If all goes well, it would be NASA’s first launch of astronauts into space from the soil of the United States since the space shuttle program was withdrawn nearly a decade ago, and it would be the first time that a private company had pushed people into orbit.
“There are no significant problems, I am happy to report,” Steve Jurczyk, NASA associate director who chaired the review, said at a press conference. “In the end, it was a very, very clear review.”
The review, which began on Thursday and resumed on Friday morning, was one of the last obstacles to be eliminated before the launch. On Friday afternoon, SpaceX successfully launched the engines on the Falcon 9 rocket for a short test to make sure they were working properly. On Saturday, astronauts Bob Behnken and Doug Hurley will prepare for the last time. A review of the availability for the final launch will take place on Monday.
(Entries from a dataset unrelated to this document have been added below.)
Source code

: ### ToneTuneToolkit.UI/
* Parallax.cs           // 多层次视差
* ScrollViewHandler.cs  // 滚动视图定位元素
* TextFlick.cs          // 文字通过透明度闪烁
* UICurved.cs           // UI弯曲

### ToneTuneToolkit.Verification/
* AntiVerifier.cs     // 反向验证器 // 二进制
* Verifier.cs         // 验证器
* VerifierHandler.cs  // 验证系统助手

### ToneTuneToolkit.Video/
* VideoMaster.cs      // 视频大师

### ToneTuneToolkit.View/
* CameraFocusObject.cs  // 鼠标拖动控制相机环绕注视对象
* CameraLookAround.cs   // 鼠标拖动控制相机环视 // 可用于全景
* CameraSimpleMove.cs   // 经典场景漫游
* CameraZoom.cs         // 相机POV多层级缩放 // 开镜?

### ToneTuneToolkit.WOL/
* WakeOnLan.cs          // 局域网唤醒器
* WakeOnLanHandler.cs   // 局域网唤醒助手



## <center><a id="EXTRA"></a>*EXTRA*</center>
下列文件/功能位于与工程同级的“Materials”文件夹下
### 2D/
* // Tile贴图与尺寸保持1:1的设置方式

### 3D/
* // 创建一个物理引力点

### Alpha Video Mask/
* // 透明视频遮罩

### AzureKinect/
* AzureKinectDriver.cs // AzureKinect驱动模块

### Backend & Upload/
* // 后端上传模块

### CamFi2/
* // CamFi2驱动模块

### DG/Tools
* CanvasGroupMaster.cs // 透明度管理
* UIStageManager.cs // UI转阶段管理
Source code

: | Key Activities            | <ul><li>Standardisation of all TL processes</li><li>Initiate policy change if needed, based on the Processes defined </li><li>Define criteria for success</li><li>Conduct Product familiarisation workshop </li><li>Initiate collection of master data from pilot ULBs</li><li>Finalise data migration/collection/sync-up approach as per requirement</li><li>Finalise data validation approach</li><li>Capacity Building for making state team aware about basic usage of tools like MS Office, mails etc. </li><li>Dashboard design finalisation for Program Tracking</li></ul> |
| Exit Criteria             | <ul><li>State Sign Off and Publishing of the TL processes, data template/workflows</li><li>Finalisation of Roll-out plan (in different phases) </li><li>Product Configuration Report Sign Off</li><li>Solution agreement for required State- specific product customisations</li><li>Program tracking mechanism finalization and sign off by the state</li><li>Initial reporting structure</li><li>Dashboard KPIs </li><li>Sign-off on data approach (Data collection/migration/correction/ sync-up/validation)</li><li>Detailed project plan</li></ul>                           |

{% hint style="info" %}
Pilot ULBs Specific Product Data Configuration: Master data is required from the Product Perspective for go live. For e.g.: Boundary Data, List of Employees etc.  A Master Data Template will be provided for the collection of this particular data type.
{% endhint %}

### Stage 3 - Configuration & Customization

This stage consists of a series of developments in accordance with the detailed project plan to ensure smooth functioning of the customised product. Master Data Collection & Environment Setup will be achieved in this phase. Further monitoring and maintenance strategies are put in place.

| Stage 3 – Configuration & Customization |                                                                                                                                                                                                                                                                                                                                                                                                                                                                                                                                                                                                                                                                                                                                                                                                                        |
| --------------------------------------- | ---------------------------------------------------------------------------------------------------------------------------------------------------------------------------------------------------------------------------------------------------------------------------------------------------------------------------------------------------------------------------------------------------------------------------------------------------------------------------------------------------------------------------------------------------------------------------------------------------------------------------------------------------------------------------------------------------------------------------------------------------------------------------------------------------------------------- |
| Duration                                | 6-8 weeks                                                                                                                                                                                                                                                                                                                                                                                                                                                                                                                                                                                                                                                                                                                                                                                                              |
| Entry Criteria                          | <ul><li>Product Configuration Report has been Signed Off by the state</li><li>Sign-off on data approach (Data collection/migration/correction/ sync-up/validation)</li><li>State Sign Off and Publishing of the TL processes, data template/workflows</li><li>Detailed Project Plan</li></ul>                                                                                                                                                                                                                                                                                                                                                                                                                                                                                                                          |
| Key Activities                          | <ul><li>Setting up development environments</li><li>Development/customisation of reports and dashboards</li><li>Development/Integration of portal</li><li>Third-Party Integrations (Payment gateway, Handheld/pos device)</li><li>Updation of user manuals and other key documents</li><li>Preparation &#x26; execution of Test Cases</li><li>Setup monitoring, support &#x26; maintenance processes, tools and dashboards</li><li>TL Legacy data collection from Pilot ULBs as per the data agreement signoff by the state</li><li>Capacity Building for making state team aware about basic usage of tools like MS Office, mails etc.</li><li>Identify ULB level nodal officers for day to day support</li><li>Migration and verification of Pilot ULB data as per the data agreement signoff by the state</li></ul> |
The launch may still be delayed by time or by any number of last minute mechanical problems.
“We will remain vigilant in the coming days,” said Kathy Lueders, director of NASA’s commercial crew program.
He added that “we are trying to identify all the risks there are, and we continue to look at them and buy them. But we cannot be fooled either, human space flight is really, really difficult.”
“There will be a lot more data, a lot more reviews in the next few days,” said Benji Reed, director of crew and mission management for SpaceX. “There will be constant surveillance and surveillance of data and observations as we go through the mission.”
NASA and SpaceX officials said part of the review focused parachute safety which would deploy and slow down the Dragon’s spacecraft as it descends through the Earth’s atmosphere, bringing astronauts home. SpaceX has worked to qualify a new parachute system design that NASA has said it is comfortable with.
Behnken and Hurley have been in quarantine for more than a week, a normal procedure for astronauts going to space. But NASA and SpaceX said they took additional precautions due to the coronavirus pandemic. On Friday, during a press conference, Hurley said he and Behnken have been tested twice for coronavirus and “it is said that we could be tested again before we go.”
The couple would join Chris Cassidy, the only NASA astronaut aboard the station, and two Russian counterparts.
“He likes loneliness,” said Hurley. “But it was obvious that he is ready for some human interaction with us.”